When asked to summarize the next 15 years of security in five words or fewer, the panelists responded:
- Loss of control.
- Incident response and cleaning up.
- Human factors.
Beyond the panel discussion, some of the work that caught my attention included:
- Kinectasploit. Jeff Bryner presented my favorite work of the weekend, on “linking the Kinect with Metasploit [and 19 other security tools] in a 3D, first person shooter environment.” I have seen the future of human-computer interaction for security analysts — it is Tom Cruise in Minority Report — and the work on Kinectasploit is a big step in us getting there.
- Near field communications insecurity. Charlie Miller (“An analysis of the Near Field Communication [NFC] attack surface”) explained that “through NFC, using technologies like Android Beam or NDEF content sharing, one can make some phones parse images, videos, contacts, office documents, even open up web pages in the browser, all without user interaction. In some cases, it is even possible to completely take over control of the phone via NFC, including stealing photos, contacts, even sending text messages and making phone calls” and showed a live demo of using an NFC exploit to take remote control of a phone.
- Operating systems insecurity. Rebecca Shapiro and Sergey Bratus from Dartmouth made the fascinating observation that the ELF (executable and linker format) linker/loader is itself a Turing-complete computer: “[we demonstrate] how specially crafted ELF relocation and symbol table entries can act as instructions to coerce the linker/loader into performing arbitrary computation. We will present a proof-of-concept method of constructing ELF metadata to implement [Turing-complete] language primitives and well as demonstrate a method of crafting relocation entries to insert a backdoor into an executable.” The authors’ earlier white paper provides a good introduction to what they call “programming weird machines”.
- Wired communications insecurity. Collin Mulliner (“Probing mobile operator networks”) probed public IPv4 address blocks known to be used by mobile carriers and found a variety of non-phone devices, such as smart meters, with a variety of enabled services with obtainable passwords.
- Governmental infrastructure insecurity.

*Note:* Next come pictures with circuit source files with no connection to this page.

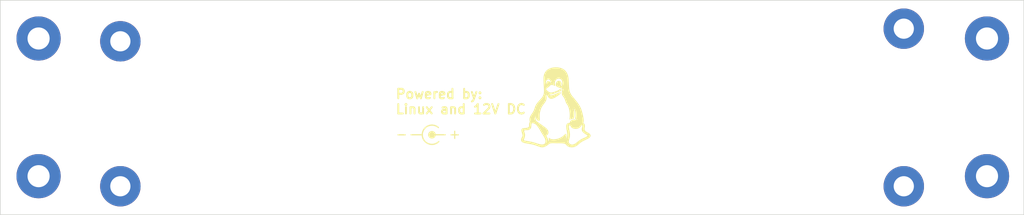
<source format=kicad_pcb>
(kicad_pcb
	(version 20240108)
	(generator "pcbnew")
	(generator_version "8.0")
	(general
		(thickness 1.6)
		(legacy_teardrops no)
	)
	(paper "A4")
	(layers
		(0 "F.Cu" signal)
		(31 "B.Cu" signal)
		(32 "B.Adhes" user "B.Adhesive")
		(33 "F.Adhes" user "F.Adhesive")
		(34 "B.Paste" user)
		(35 "F.Paste" user)
		(36 "B.SilkS" user "B.Silkscreen")
		(37 "F.SilkS" user "F.Silkscreen")
		(38 "B.Mask" user)
		(39 "F.Mask" user)
		(40 "Dwgs.User" user "User.Drawings")
		(41 "Cmts.User" user "User.Comments")
		(42 "Eco1.User" user "User.Eco1")
		(43 "Eco2.User" user "User.Eco2")
		(44 "Edge.Cuts" user)
		(45 "Margin" user)
		(46 "B.CrtYd" user "B.Courtyard")
		(47 "F.CrtYd" user "F.Courtyard")
		(48 "B.Fab" user)
		(49 "F.Fab" user)
		(50 "User.1" user)
		(51 "User.2" user)
		(52 "User.3" user)
		(53 "User.4" user)
		(54 "User.5" user)
		(55 "User.6" user)
		(56 "User.7" user)
		(57 "User.8" user)
		(58 "User.9" user)
	)
	(setup
		(pad_to_mask_clearance 0)
		(allow_soldermask_bridges_in_footprints no)
		(pcbplotparams
			(layerselection 0x00010fc_ffffffff)
			(plot_on_all_layers_selection 0x0000000_00000000)
			(disableapertmacros no)
			(usegerberextensions no)
			(usegerberattributes yes)
			(usegerberadvancedattributes yes)
			(creategerberjobfile yes)
			(dashed_line_dash_ratio 12.000000)
			(dashed_line_gap_ratio 3.000000)
			(svgprecision 4)
			(plotframeref no)
			(viasonmask no)
			(mode 1)
			(useauxorigin no)
			(hpglpennumber 1)
			(hpglpenspeed 20)
			(hpglpendiameter 15.000000)
			(pdf_front_fp_property_popups yes)
			(pdf_back_fp_property_popups yes)
			(dxfpolygonmode yes)
			(dxfimperialunits yes)
			(dxfusepcbnewfont yes)
			(psnegative no)
			(psa4output no)
			(plotreference yes)
			(plotvalue yes)
			(plotfptext yes)
			(plotinvisibletext no)
			(sketchpadsonfab no)
			(subtractmaskfromsilk no)
			(outputformat 1)
			(mirror no)
			(drillshape 1)
			(scaleselection 1)
			(outputdirectory "")
		)
	)
	(net 0 "")
	(footprint "MountingHole:MountingHole_3.2mm_M3_Pad" (layer "F.Cu") (at 211.364 102.946))
	(footprint "MountingHole:MountingHole_3.5mm_Pad" (layer "F.Cu") (at 74.422 79.502))
	(footprint "MountingHole:MountingHole_3.2mm_M3_Pad" (layer "F.Cu") (at 211.364 77.946))
	(footprint "MountingHole:MountingHole_3.5mm_Pad" (layer "F.Cu") (at 224.536 101.346))
	(footprint "MountingHole:MountingHole_3.2mm_M3_Pad" (layer "F.Cu") (at 87.364 79.946))
	(footprint "MountingHole:MountingHole_3.5mm_Pad" (layer "F.Cu") (at 224.536 79.502))
	(footprint "anders:TUX" (layer "F.Cu") (at 156.295196 90.424))
	(footprint "MountingHole:MountingHole_3.5mm_Pad" (layer "F.Cu") (at 74.422 101.346))
	(footprint "MountingHole:MountingHole_3.2mm_M3_Pad" (layer "F.Cu") (at 87.364 102.946))
	(gr_line
		(start 133.380974 94.774)
		(end 135.15235 94.774)
		(stroke
			(width 0.2)
			(type default)
		)
		(layer "F.SilkS")
		(uuid "1f10ea4c-732f-4b22-b845-433d19426477")
	)
	(gr_line
		(start 136.680974 94.774)
		(end 138.780974 94.774)
		(stroke
			(width 0.2)
			(type default)
		)
		(layer "F.SilkS")
		(uuid "59543185-e86a-4cee-aa24-8bdadbb40ed7")
	)
	(gr_circle
		(center 136.680974 94.774)
		(end 137.180974 94.774)
		(stroke
			(width 0.2)
			(type solid)
		)
		(fill solid)
		(layer "F.SilkS")
		(uuid "740bbb1b-57c6-49d8-95ff-35172dc5b6b0")
	)
	(gr_arc
		(start 137.762341 95.855367)
		(mid 135.15235 94.81892)
		(end 137.696975 93.631001)
		(stroke
			(width 0.2)
			(type default)
		)
		(layer "F.SilkS")
		(uuid "f96c7b15-ebd1-4eb2-935f-d10a967b192f")
	)
	(gr_line
		(start 68.364 107.446)
		(end 230.364 107.446)
		(stroke
			(width 0.1)
			(type default)
		)
		(layer "Edge.Cuts")
		(uuid "6399ee37-8f8c-43d9-8fb7-70c1f8725312")
	)
	(gr_line
		(start 68.364 73.446)
		(end 68.364 107.446)
		(stroke
			(width 0.1)
			(type default)
		)
		(layer "Edge.Cuts")
		(uuid "853cfe82-77e9-450a-a57c-d0c5d15ea3c8")
	)
	(gr_line
		(start 230.364 73.446)
		(end 230.364 107.446)
		(stroke
			(width 0.1)
			(type default)
		)
		(layer "Edge.Cuts")
		(uuid "ae6914aa-3f74-4090-bbee-6f28aa7af6f6")
	)
	(gr_line
		(start 68.364 73.446)
		(end 230.364 73.446)
		(stroke
			(width 0.1)
			(type default)
		)
		(layer "Edge.Cuts")
		(uuid "cb08b4a2-3d50-48fa-ae97-af4b444e9e69")
	)
	(gr_circle
		(center 87.364 102.946)
		(end 87.364 104.446)
		(locked yes)
		(stroke
			(width 0.1)
			(type default)
		)
		(fill none)
		(layer "User.3")
		(uuid "143b95f0-63f8-411b-8b94-5a471dde8fd3")
	)
	(gr_circle
		(center 224.364 101.446)
		(end 222.614 101.446)
		(stroke
			(width 0.1)
			(type default)
		)
		(fill none)
		(layer "User.3")
		(uuid "233f773c-f108-45b5-b8e9-e573dace48e7")
	)
	(gr_circle
		(center 211.364 102.946)
		(end 211.364 104.446)
		(locked yes)
		(stroke
			(width 0.1)
			(type default)
		)
		(fill none)
		(layer "User.3")
		(uuid "278b098a-c5b1-480d-87ed-f02458554482")
	)
	(gr_circle
		(center 211.364 77.946)
		(end 211.364 79.446)
		(locked yes)
		(stroke
			(width 0.1)
			(type default)
		)
		(fill none)
		(layer "User.3")
		(uuid "5d10f588-12ea-4d70-ab55-9d9c476e2543")
	)
	(gr_circle
		(center 87.364 79.946)
		(end 87.364 81.446)
		(locked yes)
		(stroke
			(width 0.1)
			(type default)
		)
		(fill none)
		(layer "User.3")
		(uuid "78dad288-a605-433d-b70e-7ef9afb4026e")
	)
	(gr_circle
		(center 74.364 101.446)
		(end 76.114 101.446)
		(stroke
			(width 0.1)
			(type default)
		)
		(fill none)
		(layer "User.3")
		(uuid "86691fb0-9e06-485f-9403-8fee981101d8")
	)
	(gr_circle
		(center 74.364 79.446)
		(end 76.114 79.446)
		(stroke
			(width 0.1)
			(type default)
		)
		(fill none)
		(layer "User.3")
		(uuid "87099fef-f134-48ff-bb7e-d72e0246ca35")
	)
	(gr_circle
		(center 224.364 79.446)
		(end 222.614 79.446)
		(stroke
			(width 0.1)
			(type default)
		)
		(fill none)
		(layer "User.3")
		(uuid "932a63ff-a2f1-4114-b0a1-99b7146a53be")
	)
	(gr_text "Powered by:\nLinux and 12V DC"
		(at 130.8 91.6 0)
		(layer "F.SilkS")
		(uuid "3a8a2d1a-24b9-48ef-8641-159c58e92946")
		(effects
			(font
				(size 1.5 1.5)
				(thickness 0.3)
				(bold yes)
			)
			(justify left bottom)
		)
	)
	(gr_text "+"
		(at 140.280974 94.674 0)
		(layer "F.SilkS")
		(uuid "41a43287-2ca3-492c-a67d-09f8b49c5609")
		(effects
			(font
				(size 1.5 1.5)
				(thickness 0.2)
			)
		)
	)
	(gr_text "-"
		(at 131.880974 94.674 0)
		(layer "F.SilkS")
		(uuid "e6a4d469-0be3-4476-95ee-fcc0e71aaec4")
		(effects
			(font
				(size 1.5 1.5)
				(thickness 0.2)
			)
		)
	)
	(group ""
		(uuid "9065dbf7-9087-4024-bd6d-68dfa29f0860")
		(members "1f10ea4c-732f-4b22-b845-433d19426477" "41a43287-2ca3-492c-a67d-09f8b49c5609"
			"59543185-e86a-4cee-aa24-8bdadbb40ed7" "740bbb1b-57c6-49d8-95ff-35172dc5b6b0"
			"e6a4d469-0be3-4476-95ee-fcc0e71aaec4" "f96c7b15-ebd1-4eb2-935f-d10a967b192f"
		)
	)
)

</source>
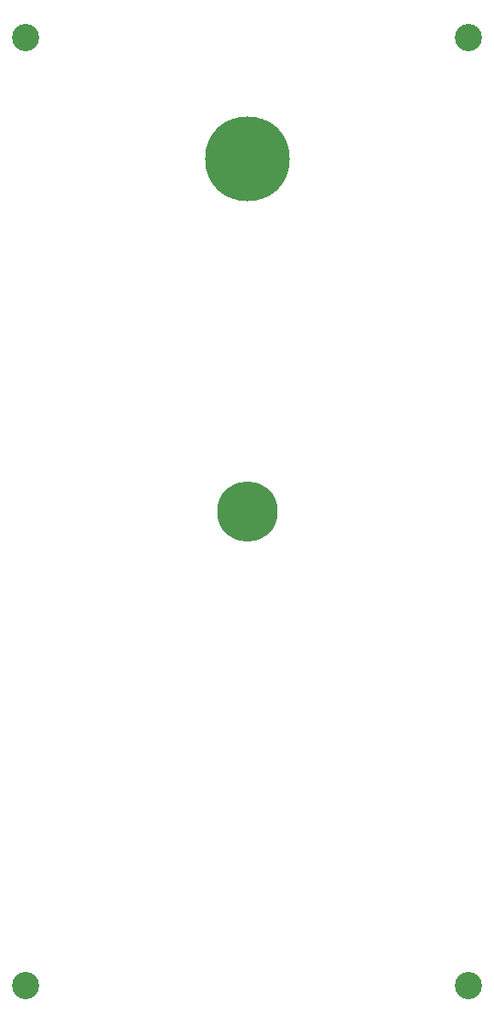
<source format=gbr>
%TF.GenerationSoftware,KiCad,Pcbnew,7.0.9*%
%TF.CreationDate,2024-05-22T12:08:37+01:00*%
%TF.ProjectId,Esp32EduModular-Acc-Panel,45737033-3245-4647-954d-6f64756c6172,rev?*%
%TF.SameCoordinates,Original*%
%TF.FileFunction,Soldermask,Top*%
%TF.FilePolarity,Negative*%
%FSLAX46Y46*%
G04 Gerber Fmt 4.6, Leading zero omitted, Abs format (unit mm)*
G04 Created by KiCad (PCBNEW 7.0.9) date 2024-05-22 12:08:37*
%MOMM*%
%LPD*%
G01*
G04 APERTURE LIST*
%ADD10C,8.400000*%
%ADD11C,6.000000*%
%ADD12C,2.700000*%
G04 APERTURE END LIST*
D10*
%TO.C,REF\u002A\u002A*%
X75000000Y-65000000D03*
%TD*%
D11*
%TO.C,REF\u002A\u002A*%
X75000000Y-100000000D03*
%TD*%
D12*
%TO.C,MK1*%
X53000000Y-53000000D03*
%TD*%
%TO.C,MK4*%
X97000000Y-147000000D03*
%TD*%
%TO.C,MK3*%
X53000000Y-147000000D03*
%TD*%
%TO.C,MK2*%
X97000000Y-53000000D03*
%TD*%
M02*

</source>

My next-to-favorite work was “How to hack all the transport networks of a country,” presented by Alberto García Illera, where he described a combination of physical and electronic penetration vectors used “to get free tickets, getting control of the ticket machines, getting clients [credit card] dumps, hooking internal processes to get the client info, pivoting between machines, encapsulating all the traffic to bypass the firewalls” of the rail network in his home country.

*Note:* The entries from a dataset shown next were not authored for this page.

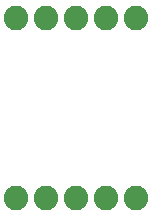
<source format=gbr>
G04 EAGLE Gerber RS-274X export*
G75*
%MOMM*%
%FSLAX34Y34*%
%LPD*%
%INSoldermask Bottom*%
%IPPOS*%
%AMOC8*
5,1,8,0,0,1.08239X$1,22.5*%
G01*
%ADD10C,2.082800*%


D10*
X25400Y12700D03*
X50800Y12700D03*
X76200Y12700D03*
X101600Y12700D03*
X127000Y12700D03*
X127000Y165100D03*
X101600Y165100D03*
X76200Y165100D03*
X50800Y165100D03*
X25400Y165100D03*
M02*

</source>
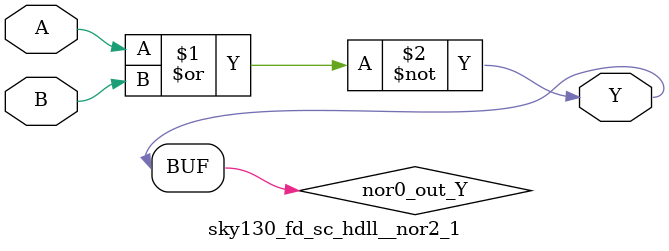
<source format=v>
/*
 * Copyright 2020 The SkyWater PDK Authors
 *
 * Licensed under the Apache License, Version 2.0 (the "License");
 * you may not use this file except in compliance with the License.
 * You may obtain a copy of the License at
 *
 *     https://www.apache.org/licenses/LICENSE-2.0
 *
 * Unless required by applicable law or agreed to in writing, software
 * distributed under the License is distributed on an "AS IS" BASIS,
 * WITHOUT WARRANTIES OR CONDITIONS OF ANY KIND, either express or implied.
 * See the License for the specific language governing permissions and
 * limitations under the License.
 *
 * SPDX-License-Identifier: Apache-2.0
*/


`ifndef SKY130_FD_SC_HDLL__NOR2_1_FUNCTIONAL_V
`define SKY130_FD_SC_HDLL__NOR2_1_FUNCTIONAL_V

/**
 * nor2: 2-input NOR.
 *
 * Verilog simulation functional model.
 */

`timescale 1ns / 1ps
`default_nettype none

`celldefine
module sky130_fd_sc_hdll__nor2_1 (
    Y,
    A,
    B
);

    // Module ports
    output Y;
    input  A;
    input  B;

    // Local signals
    wire nor0_out_Y;

    //  Name  Output      Other arguments
    nor nor0 (nor0_out_Y, A, B           );
    buf buf0 (Y         , nor0_out_Y     );

endmodule
`endcelldefine

`default_nettype wire
`endif  // SKY130_FD_SC_HDLL__NOR2_1_FUNCTIONAL_V

</source>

- Aviation communications insecurity. There were three talks on aviation insecurity, all focused on radio transmissions or telemetry (the new ADS-B standard for automated position reporting, to be deployed over the next twenty years) sent from or to an aircraft.
Last year I tried to attend as many talks as I could but left Vegas disappointed — I found that there is a low signal-to-noise ratio when it comes to well-executed, well-presented work at these venues. The “takeaway value” of the work presented is nowhere near as rigorous or useful as that at research/academic conferences like CCS or NDSS. But it turns out that’s okay; these venues are much more about the vibe, and the sharing, and the inspiration (you too can hack!), than about peer-reviewed or archival-quality research. DEF CON in particular provides a pretty fair immersive simulation of living inside a Neal Stephenson or Charlie Stross novel.
This year I spent more time wandering the vendor floor (Black Hat) and acquiring skills in the lockpick village (DEF CON), while still attending the most-interesting-looking talks andshows. By lowering my “takeaway value” expectations a bit I ended up enjoying my week in Vegas much more than expected.